I have a Dell D630 Latitude Laptop and I'm running windows 7 Ultimate. I am trying to install the drivers for a gearhead optical 2.4 ghz wireless mouse that I just purchased from Fry's Electronics. The computer detects that I've plugged in the mouse, and it SAYS that it has installed the drivers for the mouse successfully. However, the mouse doesn't do anything at all. 

Yes, I have turned it on. 

Yes, the batteries are in. 

The red light on the bottom is glowing. 

The receiver is plugged into a USB port. I have tried plugging it into several USB ports which I have confirmed are working properly for other devices. 
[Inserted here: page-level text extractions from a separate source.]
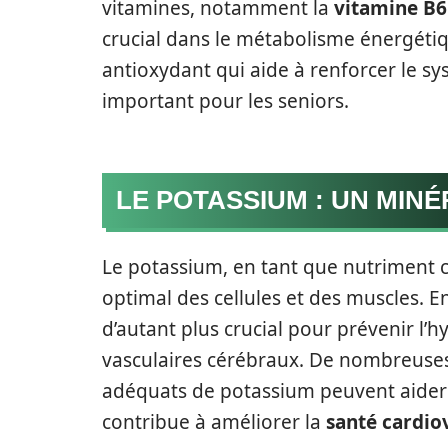
vitamines, notamment la
vitamine B6
crucial dans le métabolisme énergétiq
antioxydant qui aide à renforcer le s
important pour les seniors.
LE POTASSIUM : UN MIN
Le potassium, en tant que nutriment c
optimal des cellules et des muscles. En
d’autant plus crucial pour prévenir l’hy
vasculaires cérébraux. De nombreuse
adéquats de potassium peuvent aider à
contribue à améliorer la
santé cardio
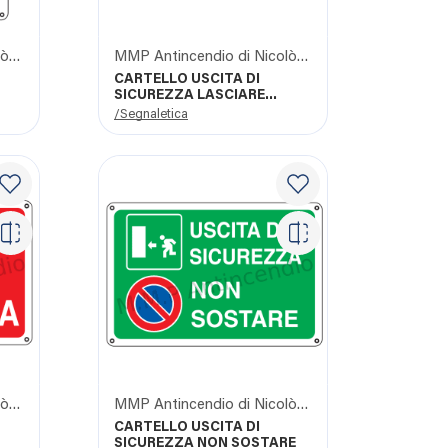
MMP Antincendio di Nicolò Giangrasso
MMP Antincendio di Nicolò Giangrasso
CARTELLO USCITA DI
SICUREZZA LASCIARE
LIBERO IL PASSAGG
/Segnaletica
MMP Antincendio di Nicolò Giangrasso
MMP Antincendio di Nicolò Giangrasso
CARTELLO USCITA DI
SICUREZZA NON SOSTARE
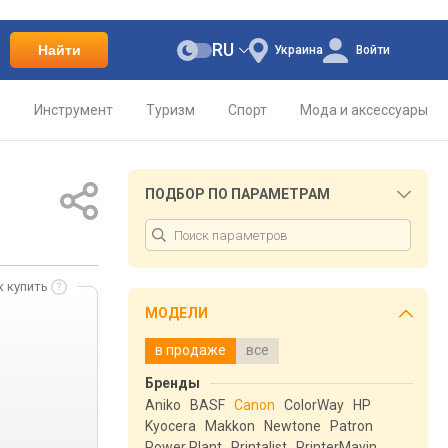
RU
Найти
Украина
Войти
о
Инструмент
Туризм
Спорт
Мода и аксессуары
ПОДБОР ПО ПАРАМЕТРАМ
к купить
МОДЕЛИ
в продаже
все
Бренды
Aniko
BASF
Canon
ColorWay
HP
Kyocera
Makkon
Newtone
Patron
Power Plant
Printalist
PrinterMayin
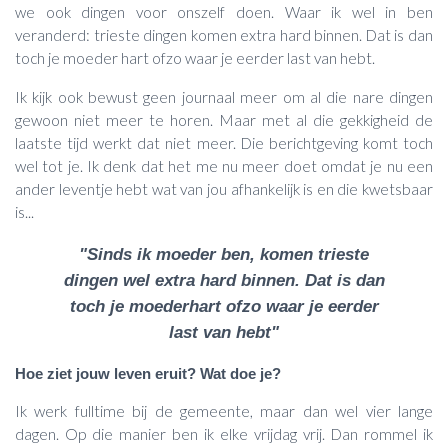
we ook dingen voor onszelf doen. Waar ik wel in ben
veranderd: trieste dingen komen extra hard binnen. Dat is dan
toch je moeder hart ofzo waar je eerder last van hebt.
Ik kijk ook bewust geen journaal meer om al die nare dingen
gewoon niet meer te horen. Maar met al die gekkigheid de
laatste tijd werkt dat niet meer. Die berichtgeving komt toch
wel tot je. Ik denk dat het me nu meer doet omdat je nu een
ander leventje hebt wat van jou afhankelijk is en die kwetsbaar
is...
"Sinds ik moeder ben, komen trieste
dingen wel extra hard binnen. Dat is dan
toch je moederhart ofzo waar je eerder
last van hebt"
Hoe ziet jouw leven eruit? Wat doe je?
Ik werk fulltime bij de gemeente, maar dan wel vier lange
dagen. Op die manier ben ik elke vrijdag vrij. Dan rommel ik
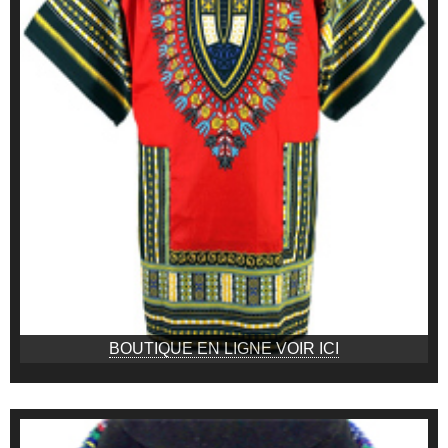
BOUTIQUE EN LIGNE VOIR ICI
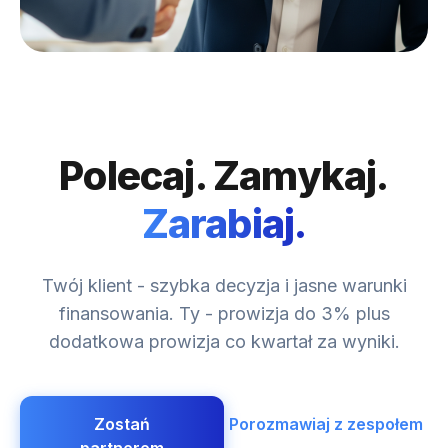
Polecaj. Zamykaj.
Zarabiaj.
Twój klient - szybka decyzja i jasne warunki
finansowania. Ty - prowizja do 3% plus
dodatkowa prowizja co kwartał za wyniki.
Zostań
Porozmawiaj z zespołem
Any ideas? Do I need to disable the touch mouse on the laptop before the external mouse will work? 

Thanks in advance!


----------



## dai (Jul 2, 2004)

is it listed in the device manager

see if windows update picks up any driver for it

you should not have to disable the touchpad


----------



## shannitang (Mar 31, 2015)

Mine had the same issue until I unplugged my USB Plug and plug it back in hearing my laptop acknowledging a device had been added. Not sure what else would help


----------



## joeten (Dec 4, 2008)

After 3 years I believe the OP may have moved on.
Thread closed.


----------